Indeed, the outlook comes as NOAA officials affirm that August was Earth’s hottest month on record. The three-month period of June through August, known as meteorological summer in the Northern Hemisphere, saw record warmth as well.

Ocean temperatures also soared to new highs, including some parts of the Pacific and Atlantic basins that are as much as 10 degrees above normal, Swain said. The ocean temperatures are so anomalously high that it is hard to be certain how El Niño will interact with them.

“El Niño, right now, is not the only game in town,” Swain said. “What we’ve never seen before is a strong El Niño event of this magnitude combined with record-breaking ocean temperatures in so many other places concurrently. That is a pretty different situation.”

Though the unique conditions have left forecasters in “a little bit of limbo,” Swain said it would still be wise to prepare for another wet winter in Central and Southern California, as the odds are tilted toward that outcome.

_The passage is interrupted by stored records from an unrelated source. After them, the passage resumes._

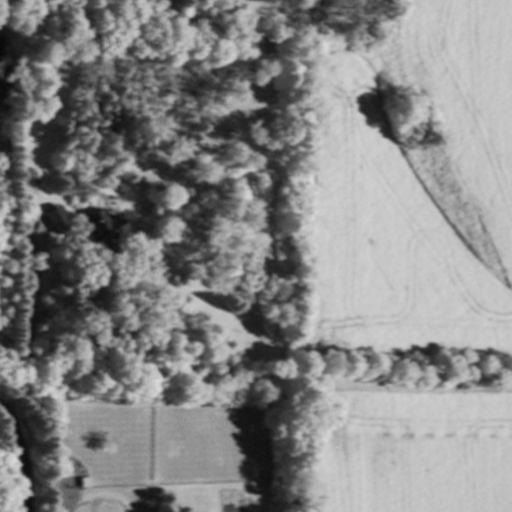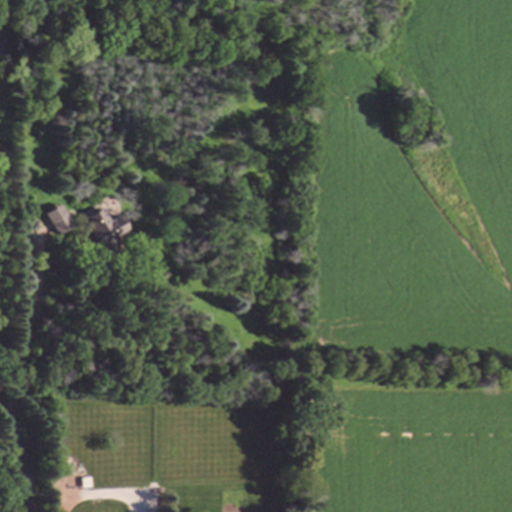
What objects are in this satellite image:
building: (51, 220)
building: (100, 231)
road: (30, 334)
road: (21, 457)
road: (106, 489)
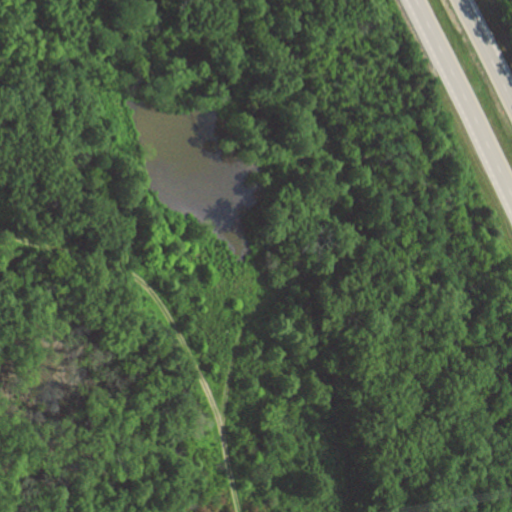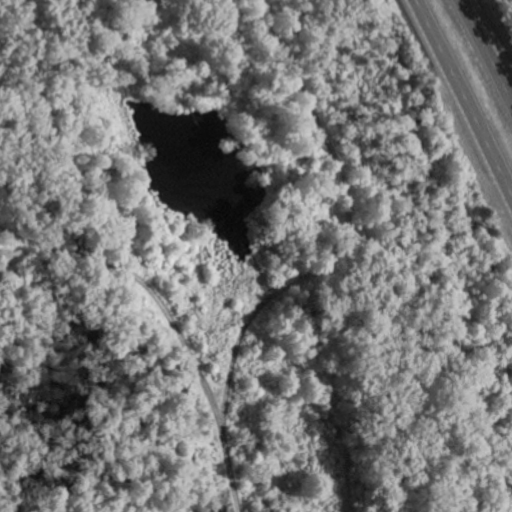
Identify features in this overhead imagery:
road: (488, 47)
road: (463, 101)
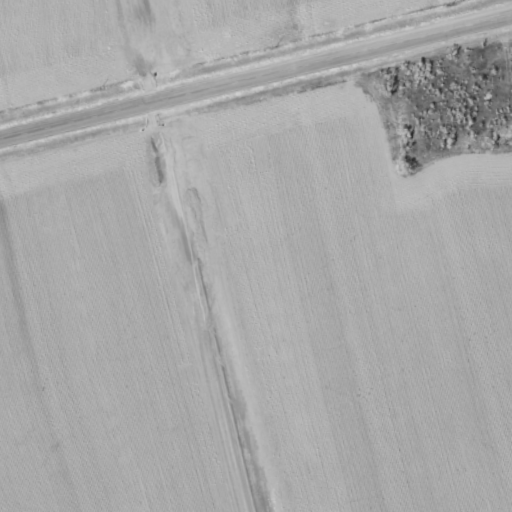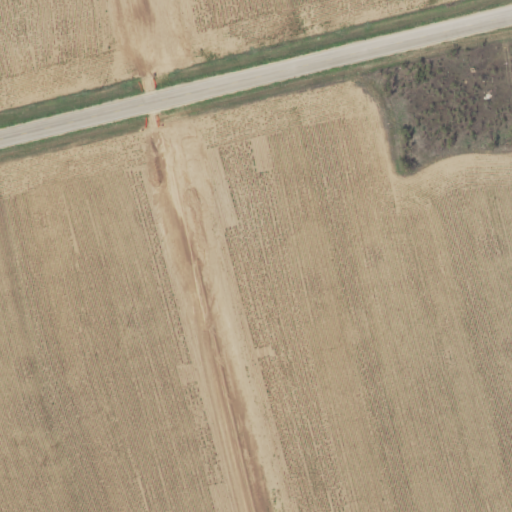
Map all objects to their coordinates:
road: (256, 75)
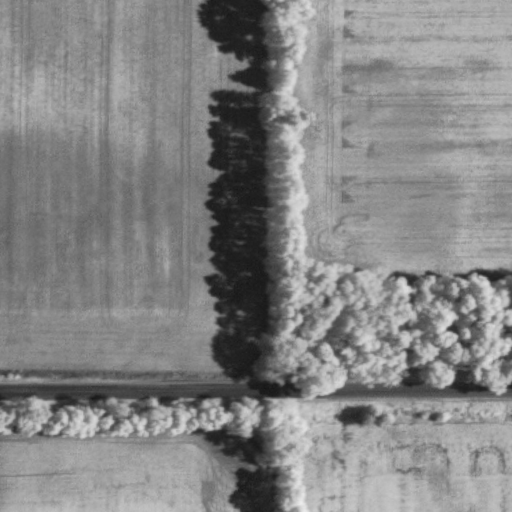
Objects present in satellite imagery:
road: (256, 392)
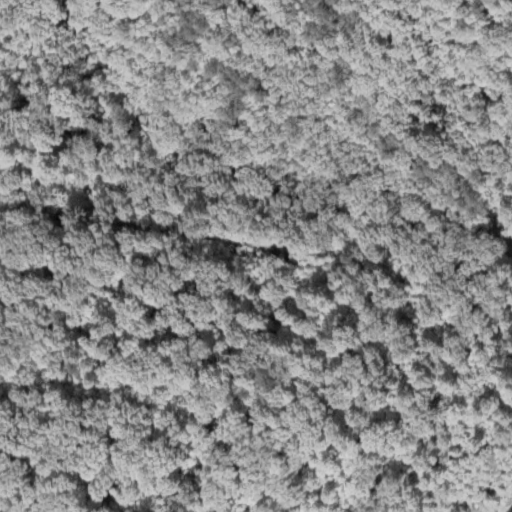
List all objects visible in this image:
building: (511, 511)
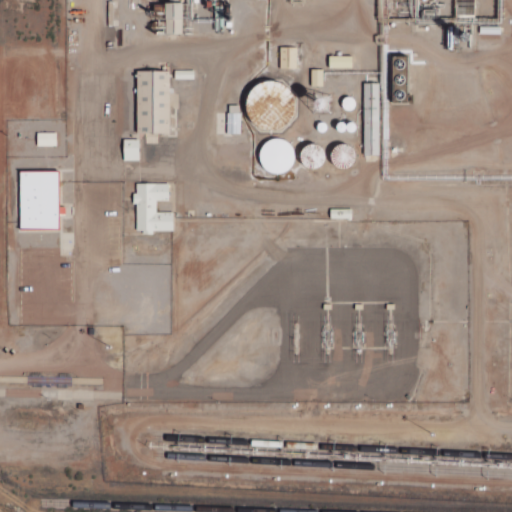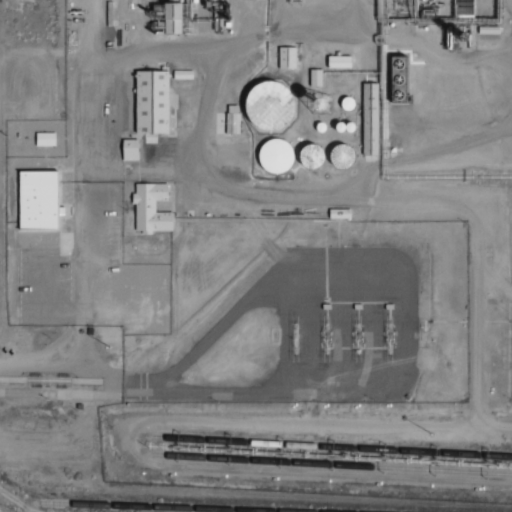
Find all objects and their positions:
building: (468, 10)
building: (172, 18)
building: (172, 18)
building: (285, 58)
building: (286, 58)
building: (338, 62)
building: (338, 62)
building: (314, 77)
building: (315, 77)
building: (402, 82)
building: (150, 101)
building: (151, 102)
water tower: (328, 102)
building: (328, 102)
building: (266, 104)
storage tank: (276, 104)
building: (276, 104)
building: (370, 118)
road: (88, 119)
building: (370, 119)
building: (237, 128)
building: (45, 138)
building: (45, 139)
building: (128, 149)
building: (129, 150)
storage tank: (282, 155)
building: (282, 155)
building: (274, 156)
building: (311, 156)
storage tank: (317, 156)
building: (317, 156)
building: (341, 156)
storage tank: (347, 156)
building: (347, 156)
building: (37, 199)
building: (37, 200)
building: (150, 208)
building: (151, 208)
road: (39, 354)
railway: (331, 447)
railway: (332, 464)
railway: (162, 507)
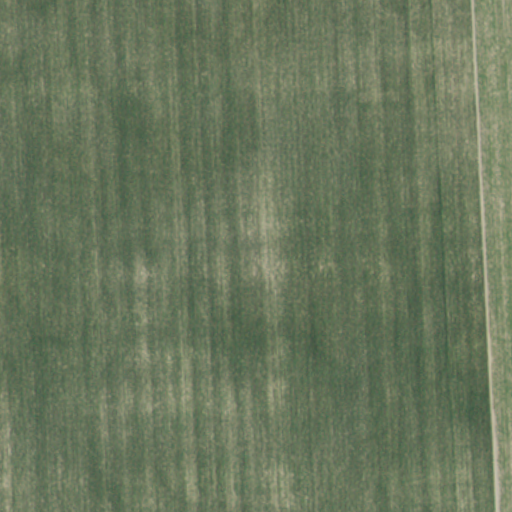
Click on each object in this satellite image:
crop: (495, 228)
crop: (239, 257)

Dodger Stadium continues to glow in Los Angeles during Tropical Storm Hilary on Sunday.
Dodger Stadium continues to glow in Los Angeles during Tropical Storm Hilary on Sunday. Credit: Genaro Molina / Los Angeles Times

“The implications of having another [wet winter] consecutively are greater,” Swain said. “Right now we’re not so worried about water scarcity in California, but we’re probably more concerned about the potential for faster and more intense runoff from winter storms because things never fully dried out from last year.”

The soaking storms that started the year were later followed by Tropical Storm Hilary, which dropped considerable rain when it barreled through the state in August.

Some California regions received roughly 5 inches of rainfall over a two-day period from Hilary — including parts of Los Angeles, Kern and San Bernardino counties, said Brett Whitin, service coordination hydrologist with the California Nevada River Forecast Center.

Some desert areas saw rainfall totals of 150% of their entire annual average during the storm, Whitin said.

The extreme precipitation events that have marked 2023, he added, are a good demonstration of “the wild ride we’ve had in California this year.”